The weekend of March 14, six theaters competed in the 2008 ICTL State Festival.  As a participant in ICTL’s 2004 Festival in Terre Haute, I can say the competition presented challenges unlike a traditional performance.  For a show like Doubt, particularly, one of the greatest challenges was that the length of the show may not exceed 60 minutes.  That means that the cast of Doubt had just under a month to re-learn the play in its 60 minute cut form after a rehearsal period and production involving the full show.  Additionally, while Doubt may have appeared to have home field advantage, the staging of all productions was not in the studio space where Doubt was blocked and produced in the round – where the audience surrounds the actors on all sides.  Festival performances were instead housed in the larger, traditional main-stage auditorium, so Doubt had to undergo blocking changes in addition to its script changes.

Visiting companies, of course, faced greater challenges.  There was limited technical time to learn the light and sound boards in the technical booth, and set up of the production could not exceed ten minutes and tear down could not exceed five.  All set pieces and cast and crew members must fit in the confines of a box taped on the floor measuring 10 feet by 10 feet, which gets pretty small considering you’ve got to fit set, furniture, people, and musical instruments if you’re doing a musical in this box on the floor.  The time limit for set construction and strike and the necessity of crew members starting from the box on stage means technical crew members working in the technical booth have ten minutes to get to the booth and five minutes to return to the box after the performance, and if you’re in a new space, finding your way can prove challenging when your mind is on the performance.

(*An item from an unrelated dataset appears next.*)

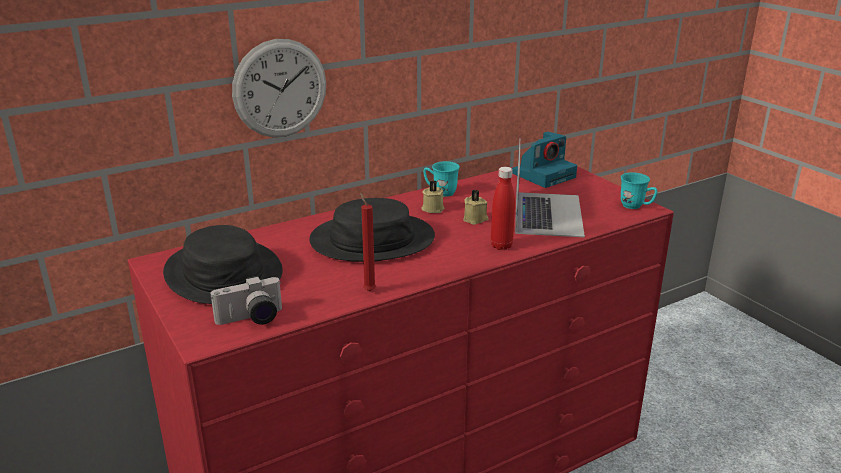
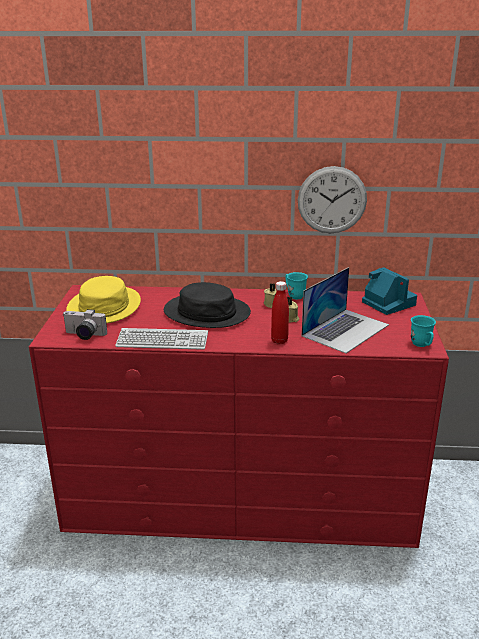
camera: 35 degrees right, 0 degrees up
black hat [163,225,283,304] -> yellow hat [66,276,141,323]
wall clock [232,39,326,137] -> wall clock moved to [298,166,367,233]
red candle [360,193,376,291] -> keyboard [115,328,208,350]
camera [512,131,577,188] -> camera turned 120 degrees counterclockwise [362,267,417,315]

ICTL festival, while challenging, also proves rewarding as professional adjudicators gave immediate feedback after each performance, commenting on everything from subtleties in performance, to director choices and technical details.  On the final day of ICTL Festival weekend was the traditional awards brunch – where the adjudicators present awards after having evaluated all of the productions.  This year, the Community Theatre Guild, Inc. of Valparaiso took home best production, recognition for its directors, and a performance certificate for its ensemble in Letters Home.  Valpo also received technical and design special recognition certificates.  Colburn Lambert received an Outstanding Performer award and Beth Metcalf received a Supporting Performer award for their work in Kokomo Civic Theatre’s second place See Rock City.  Elkhart Civic Theatre’s Smoke on the Mountain received an Outstanding Performer award for Karen Hoover in addition to Vocal Director and Costume Design awards, and Doubt’s Dana Vagg received a Supporting Performer award. 

At the brunch, it was also announced that in 2009, the Region III competition for the American Association of Community Theatre (AACT) Festival (which occurs in odd numbered years and feeds into the AACT national competition, will be hosted by South Bend Civic Theatre. 

 This announcement means that any production between Schoolhouse Rock, opening April 3 at SBCT, through the remainder of the season or any production staged in the first couple months of SBCT’s 2009 season has the potential to compete at the national level.  Provided they take home top honors at the state and regional levels first.  But even if SBCT does not make it to national competition, the chance to host the regional competition marks SBCT’s explosive growth from where it was a decade ago.  Its growth could not have happened without the support of the community through funding and volunteerism.  South Bend Civic Theatre is truly a community theater, and the opportunities to participate exist for anyone who wants to be part of the show.